We cut to footage from the 80’s of a patient being sedated by a doctor and then molested. I’m guessing this is supposed to be the patient who possessed Jill. I have no idea why they chose to share this little bit of film to us, as it has nothing to do with the film.

And then…the topper. The big finale. The biggest What The Actual Precise Fuck moment I’ve ever seen in a film.

We cut to a new camera. We see a glimpse of the guy operating the camera, it isn’t Adam or anyone else we’ve met. We see Jill, decked out in a formal gown, made up all pretty, and they’re getting hot and heavy. She unzips his pants, pulls out his dick (pixelated, thankfully) and starts to go down on him before she rips it off with her teeth. End of tape. End credits.

Wait. What???

That’s it. End of movie. Now, we saw her in the police station. They say they found the tape, that we watch. In this tape she clearly murders the complete shit out of three people. Then we’re supposed to see her some time later biting some guy’s junk in half? Huh?

I’ve never seen a director just clearly say “Fuck it, I’m going home” like this before. The fact that this was supposedly directed by Bernard Candyman Rose baffles me completely. I’m choosing to believe this is another Bernard Rose, and it’s all a big mistake. This Bernard Rose has to be a coked-up frat boy whose dad gave him a few grand to make a film, and some idiot thought he was the Candyman guy. Hey, maybe it’s the guy who played DoucheNozzle! That’d make me feel better.

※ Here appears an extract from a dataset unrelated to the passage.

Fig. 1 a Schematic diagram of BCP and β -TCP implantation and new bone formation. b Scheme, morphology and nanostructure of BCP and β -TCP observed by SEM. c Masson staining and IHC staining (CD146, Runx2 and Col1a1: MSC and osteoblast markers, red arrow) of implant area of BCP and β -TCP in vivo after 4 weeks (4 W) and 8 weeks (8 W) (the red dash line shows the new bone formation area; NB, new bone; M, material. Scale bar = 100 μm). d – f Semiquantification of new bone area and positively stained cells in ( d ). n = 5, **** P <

Please do not mistake any snarky humor in this review to suggest that this is a “so bad it’s good” movie. It’s just boring, tedious, awful, horrible, very bad in an absolutely no good at all way.

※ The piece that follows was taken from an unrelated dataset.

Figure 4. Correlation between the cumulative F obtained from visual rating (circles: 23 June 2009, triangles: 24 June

There is ONE THING, one single, solitary thing that buys this thing half a knife. That’s Caitlyn Folley who is much better than this thing deserved. She’s charming, courageous, and extremely solid as Jill despite the nonexistent plot and script. You want to like her in the beginning but realize she’s just too chaotic to be a good person, and then develop real sympathy for her (or the spirit in her?) as she breaks down in the asylum. I don’t know how they got her for this film, but they don’t deserve her, and I really hope she can move past this into films that aren’t built to be object lessons in film courses.

Don’t watch this movie. Don’t even touch the case in a store. Don’t watch a trailer. Just steer completely clear and consider yourself the better for it.